An evaluation committee oversees the integrity of the evaluation process and makes a shortlist recommendation to the steering committee. The steering committee has the authority to approve the shortlist and additionally to rule on issues of eligibility. Following shortlisting, the steering committee approves the priority of negotiations. Offers and their respective valuations are updated as new information becomes available in the course of negotiations.

B. What is the typical amount of time required for each part of the process?

From RFO issuance until bid receipt is 10 weeks. From bid receipt until shortlisting is 8 weeks. Negotiations can take from 2 to 6 months, or longer, depending on the complexity of the transaction and the number of issues of difference between the seller and the IOU. From contract execution until CPUC Approval is 3 to 6 months.

C. How is the size of the shortlist determined?

The shortlist is sized to create a population of offers large enough to satisfy PG&E’s procurement target of 1-2% of load. PG&E takes into account that certain offers may withdraw and that negotiations with certain others may not result in executed contracts.
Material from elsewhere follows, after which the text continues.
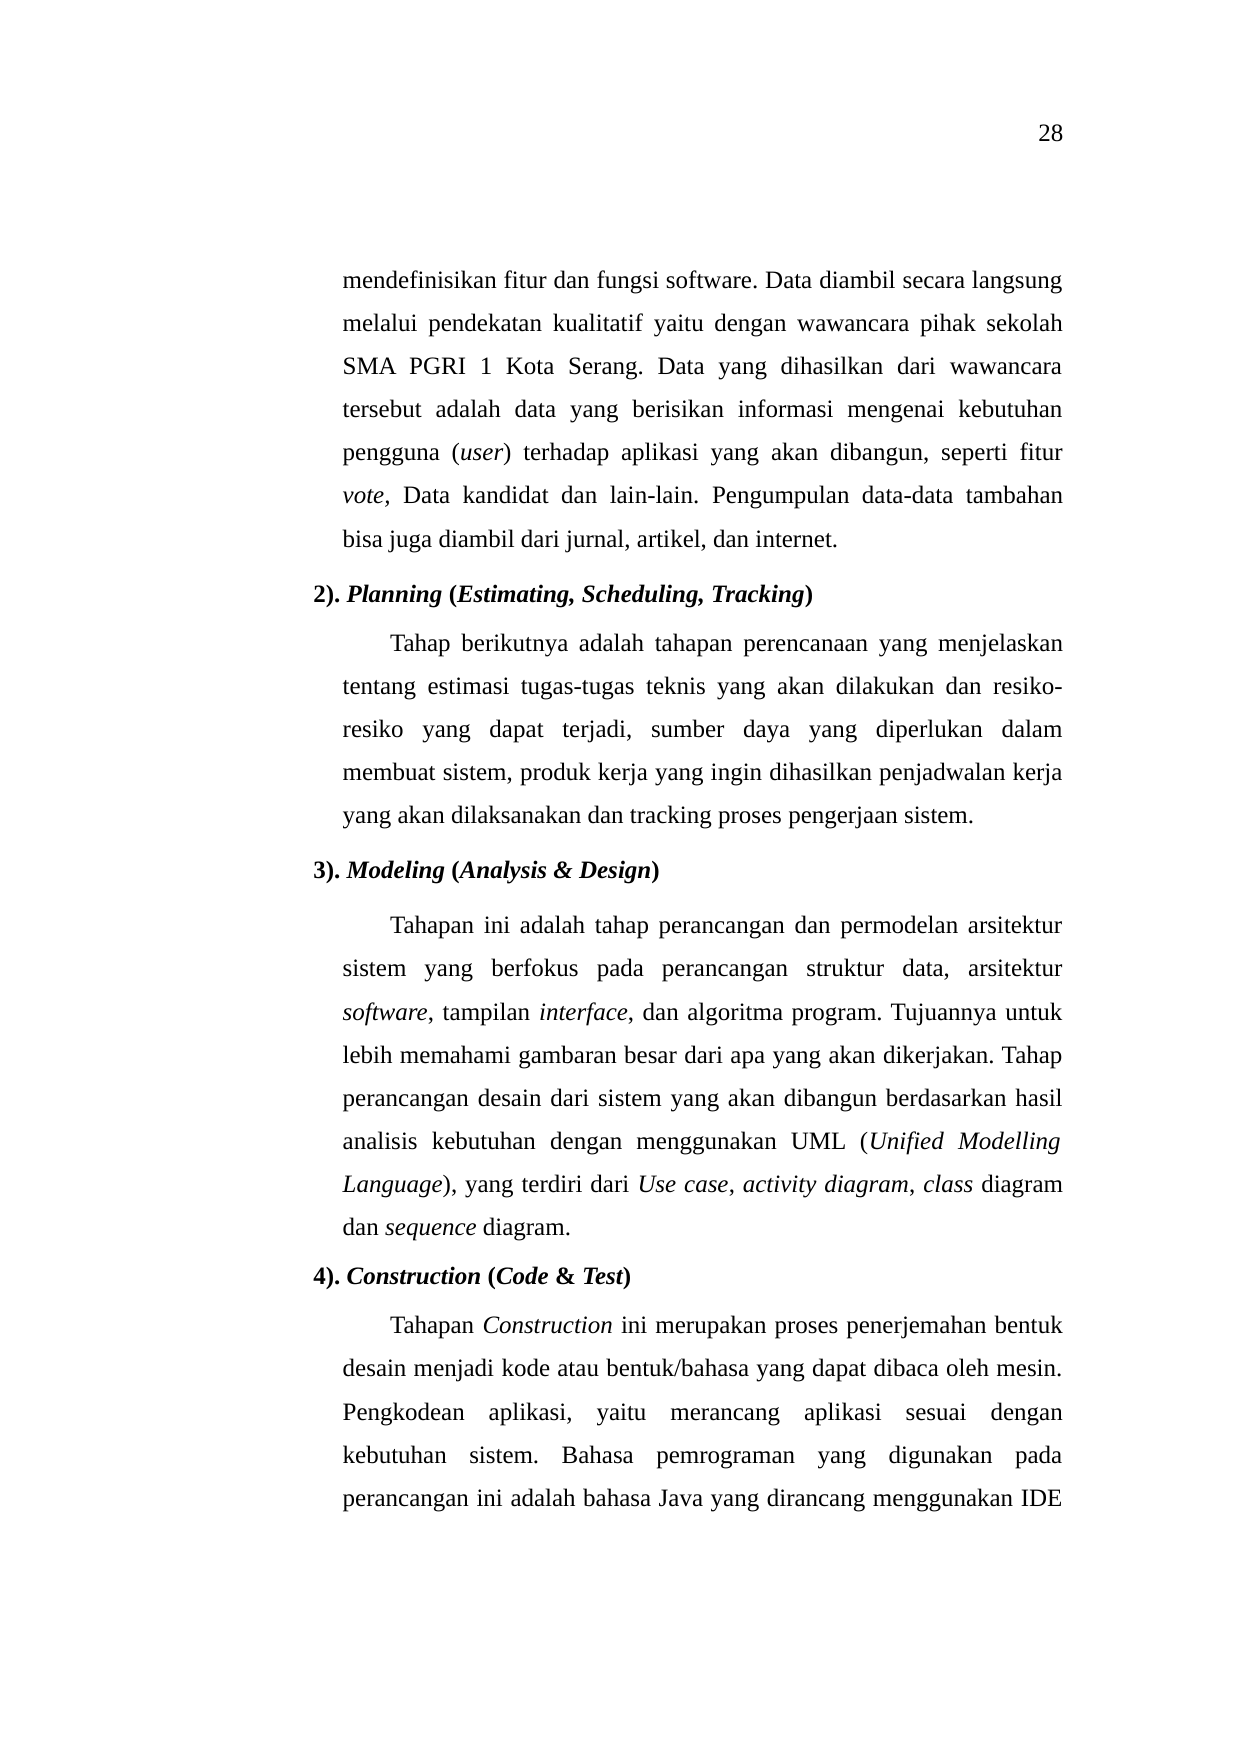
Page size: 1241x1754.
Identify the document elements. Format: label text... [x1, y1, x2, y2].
D. Are rejected bidders told why they were rejected? If so, what is the process?

PG&E notifies rejected bidders by email and provides an opportunity for feedback by phone. The emails do not specify the reason, but PG&E is available to discuss the reason for rejection.

E. Describe involvement of the Independent Evaluator.

The IE reviews the evaluation criteria, detailed protocols, and the market valuation and portfolio fit models prior to bid opening. The IE provides feedback on potential areas for improvement. The IE is present at bid opening and receives a hard copy and electronic copy of all bid documents. The IE monitors all email communications with bidders. PG&E uses email exclusively to make supplemental information requests, and all responses are provided to the IE upon receipt. The IE may submit additional questions that are not raised by the PG&E team. The IE participates in all meetings of PG&E’s RPS steering committee and in all PRG meetings related to the PG&E’s RPS solicitation. The IE performs an independent evaluation of the offers. If any substantive differences exist between the IE’s evaluation and the utility’s evaluation, the IE discusses these areas with the utility to determine the reason and to correct the difference.

F. Describe involvement of the Procurement Review Group.

PG&E presents its initial summary of results to the PRG about two-three weeks after bid receipt. Key project characteristics are discussed. The PRG raises questions and provides initial feedback. PG&E returns to the PRG with a recommended shortlist about seven weeks after bid receipt. PG&E solicits and incorporates the PRG’s feedback into the final shortlist about eight weeks after bid receipt.

G. Discuss whether and how feedback on the solicitation process is requested from bidders (both successful and unsuccessful) after the solicitation is complete.

Although PG&E does not have an established process in terms of requesting feedback from all bidders, PG&E is open to providing/receiving feedback, and would consider holding a post-solicitation workshop or an IE sponsored survey in order to allow all bidders to express concerns and provide/receive feedback.